43      À cet égard, il y a lieu de rappeler que FedEx a été admise à intervenir au soutien des conclusions de la Commission par ordonnance du président de la quatrième chambre du Tribunal du 21 octobre 2013, laquelle a également ordonné la communication à l’intervenante des versions non confidentielles de toutes les pièces de procédure distribuées ou à distribuer aux parties. Par conséquent, la requérante a dû préparer des versions non confidentielles des mémoires qui ont été envoyées à l’intervenante, notamment, de la requête de 50 pages, de la réplique de 27 pages, du mémoire en défense de 60 pages et de la duplique de 26 pages. En outre, elle a dû préparer des versions non confidentielles des annexes à la requête, qui comptaient notamment 469 pages (Annexe A. 1), 364 pages (Annexe A. 3), 9 pages (Annexe A. 6), 27 pages (Annexe A. 9), 32 pages (Annexe A. 10), 26 pages (Annexe A. 11), 7 pages (Annexe A. 12), 14 pages (Annexe A. 13), 18 pages (Annexe A. 14), 189 pages (Annexe A. 16), 232 pages (Annexe A. 17), 401 pages (Annexe A. 18), 1 page (Annexe A. 19), 18 pages (Annexe A. 32) et 7 pages (Annexe A. 40).

44      Si, certes, le volume des documents que la requérante a dû analyser afin d’identifier les informations confidentielles à occulter était très important, un volume total de 498,4 heures de travail, qui équivalent à plus de 60 journées individuelles de travail de 8 heures, est néanmoins excessif, compte tenu notamment du fait que les représentants de la requérante, l’ayant également représentée dans la procédure administrative, étaient déjà familiarisés avec le dossier en question. En outre, ainsi que l’a relevé à juste titre l’intervenante, la participation à ce type d’activités de deux avocats associés, pour un total de 9,7 heures et de deux avocats seniors, pour un total de 81 heures, ne fût-ce qu’aux seules fins de supervision, n’est pas entièrement indispensable.

45      Deuxièmement, s’agissant de la rédaction des observations sur l’admission de l’intervention ainsi que des observations sur le mémoire en intervention, la requérante allègue qu’un total de 195,4 heures de travail y a été consacré, dont 53 heures par deux avocats associés, 16,5 heures par un avocat senior et 125,9 heures par des avocats juniors.

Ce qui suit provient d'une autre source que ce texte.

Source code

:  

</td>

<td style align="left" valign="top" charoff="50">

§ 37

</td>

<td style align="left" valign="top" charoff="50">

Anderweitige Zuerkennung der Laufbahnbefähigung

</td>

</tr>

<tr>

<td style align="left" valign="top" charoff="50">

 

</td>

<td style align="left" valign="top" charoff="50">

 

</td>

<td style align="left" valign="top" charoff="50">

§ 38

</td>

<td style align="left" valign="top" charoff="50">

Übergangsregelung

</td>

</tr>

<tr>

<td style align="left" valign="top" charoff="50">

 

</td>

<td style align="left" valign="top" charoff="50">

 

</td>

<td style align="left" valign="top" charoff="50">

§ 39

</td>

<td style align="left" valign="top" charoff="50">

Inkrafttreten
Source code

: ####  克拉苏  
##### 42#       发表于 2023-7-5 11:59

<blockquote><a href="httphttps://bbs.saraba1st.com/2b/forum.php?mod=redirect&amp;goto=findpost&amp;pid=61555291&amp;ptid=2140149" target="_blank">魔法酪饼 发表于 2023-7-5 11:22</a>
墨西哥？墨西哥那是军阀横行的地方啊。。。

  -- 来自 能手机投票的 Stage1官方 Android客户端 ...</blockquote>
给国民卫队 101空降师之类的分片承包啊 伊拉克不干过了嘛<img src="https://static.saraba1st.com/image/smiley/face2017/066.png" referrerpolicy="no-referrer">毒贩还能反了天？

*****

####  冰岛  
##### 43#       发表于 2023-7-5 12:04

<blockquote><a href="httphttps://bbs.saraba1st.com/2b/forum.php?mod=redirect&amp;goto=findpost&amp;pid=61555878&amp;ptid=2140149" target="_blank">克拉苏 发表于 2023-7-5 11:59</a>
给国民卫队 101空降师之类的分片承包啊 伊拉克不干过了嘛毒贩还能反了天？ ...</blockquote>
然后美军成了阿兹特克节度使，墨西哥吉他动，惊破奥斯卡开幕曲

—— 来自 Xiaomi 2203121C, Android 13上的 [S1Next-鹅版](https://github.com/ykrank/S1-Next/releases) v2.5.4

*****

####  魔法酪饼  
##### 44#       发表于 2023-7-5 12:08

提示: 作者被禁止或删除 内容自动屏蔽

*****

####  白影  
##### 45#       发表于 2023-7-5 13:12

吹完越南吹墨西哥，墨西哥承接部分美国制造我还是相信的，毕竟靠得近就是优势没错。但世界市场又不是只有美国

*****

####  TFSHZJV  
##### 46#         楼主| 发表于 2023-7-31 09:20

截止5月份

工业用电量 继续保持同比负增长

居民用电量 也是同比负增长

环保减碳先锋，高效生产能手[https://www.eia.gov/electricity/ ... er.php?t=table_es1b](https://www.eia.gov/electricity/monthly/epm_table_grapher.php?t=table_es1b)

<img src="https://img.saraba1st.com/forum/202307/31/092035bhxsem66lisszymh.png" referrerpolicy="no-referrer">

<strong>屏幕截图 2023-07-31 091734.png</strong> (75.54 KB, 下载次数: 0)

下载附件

46      À cet égard, il y a lieu de rappeler que la requérante a présenté des observations sur la demande en intervention de FedEx, dans lesquelles elle a fait valoir des objections contre cette intervention. Ce document comptait quatre pages. La requérante a également présenté des observations sur le mémoire en intervention. Dans ce document, qui comptait, au total, 22 pages, l’intervenante s’est concentrée sur trois des cinq moyens abordés par la Commission dans son mémoire en défense, qu’elle a développés. Elle a notamment développé des arguments spécifiques par rapport à sa position concurrentielle et les a étayés par trois rapports économiques qui n’avaient pas été présentés dans le cadre de la procédure administrative et qui demandaient une attention particulière. Le mémoire en intervention comportait treize annexes, dont neuf documents confidentiels incluant les trois rapports économiques d’experts susmentionnés (annexes I.4, I.5, et I.8).

47      Les observations de la requérante sur le mémoire en intervention de FedEx ont été présentées sur 17 pages, avec cinq annexes composées, la première, d’une page du calendrier de la phase II de la procédure administrative (annexe JA.1), la deuxième, d’une analyse économique effectuée par la Commission en 2012-2013 et d’un article (annexe JA.2), la troisième, d’un résumé de 10 pages de la décision publiée au Journal officiel (annexe JA.3), la quatrième, de la transcription de présentations d’une société de conseil financier à des investisseurs, des 9 et 10 octobre 2012, qui avaient été communiquées en annexe à la requête (annexe A 3, réponse à la communication des griefs) et qui constituaient un document de 88 pages (annexe JA.4) et, la cinquième, d’une présentation de FedEx de 28 pages (annexe JA.5).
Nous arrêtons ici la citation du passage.